My dilemma comes to mind again. In all this openness and light, it seems such a small thing to be holding me back. And in a global perspective, my concerns are insignificant. Old memories flash through my mind as I drive. My aunt telling me earnestly, ‘Never forget this, my child, “to thine own self be true”.’ I did not fully understand it at the time, but I realise now that I try to live it. Later study gave me the source — Polonius, in Hamlet, offering tedious advice to his son. I realise that my own drive for honesty and openness bores people. But hey, this is me. I love the light, it is an important part of me.

We arrive at the bakery with nowhere to park. I double-park, hazard lights flashing, while my car is filled with warm, fresh bread.
Once loaded, it’s time to go. I convoy with my son, both our cars filled with bags of bread rolls and trays of hot cross buns for Easter Sunday. I am surrounded by the spicy, yeasty, warm fragrance as we begin the trip home.

We cannot go back the way we came. The route today is one-way only, due to the road closures in this crisis. We drive past the first road block without trying to go through it. We have to find another way. As with life, we cannot go back to make changes.

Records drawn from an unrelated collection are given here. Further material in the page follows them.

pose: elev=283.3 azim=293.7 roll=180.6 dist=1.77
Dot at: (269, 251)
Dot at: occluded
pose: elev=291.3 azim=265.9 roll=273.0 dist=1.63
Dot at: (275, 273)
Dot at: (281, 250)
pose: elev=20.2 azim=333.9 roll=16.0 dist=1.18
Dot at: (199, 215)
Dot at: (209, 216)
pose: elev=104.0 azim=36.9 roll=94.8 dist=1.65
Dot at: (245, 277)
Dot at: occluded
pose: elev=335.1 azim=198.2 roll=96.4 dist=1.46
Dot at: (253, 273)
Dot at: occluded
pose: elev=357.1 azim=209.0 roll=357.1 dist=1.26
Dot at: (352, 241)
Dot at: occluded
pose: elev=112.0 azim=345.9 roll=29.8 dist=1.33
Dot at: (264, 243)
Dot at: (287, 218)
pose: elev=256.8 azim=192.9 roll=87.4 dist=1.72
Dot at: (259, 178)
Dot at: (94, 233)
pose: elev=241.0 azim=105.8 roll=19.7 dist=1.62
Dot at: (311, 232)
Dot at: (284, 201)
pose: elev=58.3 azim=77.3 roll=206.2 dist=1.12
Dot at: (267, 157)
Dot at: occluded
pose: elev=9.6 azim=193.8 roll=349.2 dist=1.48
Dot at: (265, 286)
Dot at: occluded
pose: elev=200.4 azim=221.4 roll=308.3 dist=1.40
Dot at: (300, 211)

My son ahead vouched for me too, so we both could continue together.
At the next highway exit, the road is also blocked but we are allowed through. We are going home, and we are delivering the daily bread.
Driving through the forest, I see the mist from this part of the river catching the rays of early sunlight in fingers of light between the trees. I feel touched by the beauty of it all, in all the worry of our daily lives.
It is tranquil. There are times when I feel my life is a hot mess, with daily worries, stresses and tasks not completed. I long to be able to travel again, to explore the world, but it will not be possible for a long time.
As we reach the crest of the hill, I can see the ocean. How could I ever capture that intense spread of pale orange light, splashed across the crinkled sea? The horizon still wears its thread of apricot, fading and blending into the eggshell blue.
On this drive I have pulled over at times briefly to take a fast snapshot. These photos do not do justice to the experience. As I roll down the car window, the peace floods in. I hear nothing but faint birdsong and the rustle of nearby trees in the light morning breeze. I smell the damp earth, the petrichor, from the early morning dew.
But there is no time to linger. This is an essential journey. I have to deliver the bread.

My life is challenging, but others have it far worse. I have unresolved concerns, but my mind is slowly sorting through them and I have faith that it will, as usual, present me with a solution when it is ready. I feel pain for myself, for others and for the world in general. But as I drive back into the village, the hymn plays over and over in my head.
‘When peace like a river, attendeth my way,
When sorrows like sea billows roll
Whatever my lot, thou hast taught me to say
It is well, it is well, with my soul.’

Happy Easter, everybody! Χριστός ἀνέστη!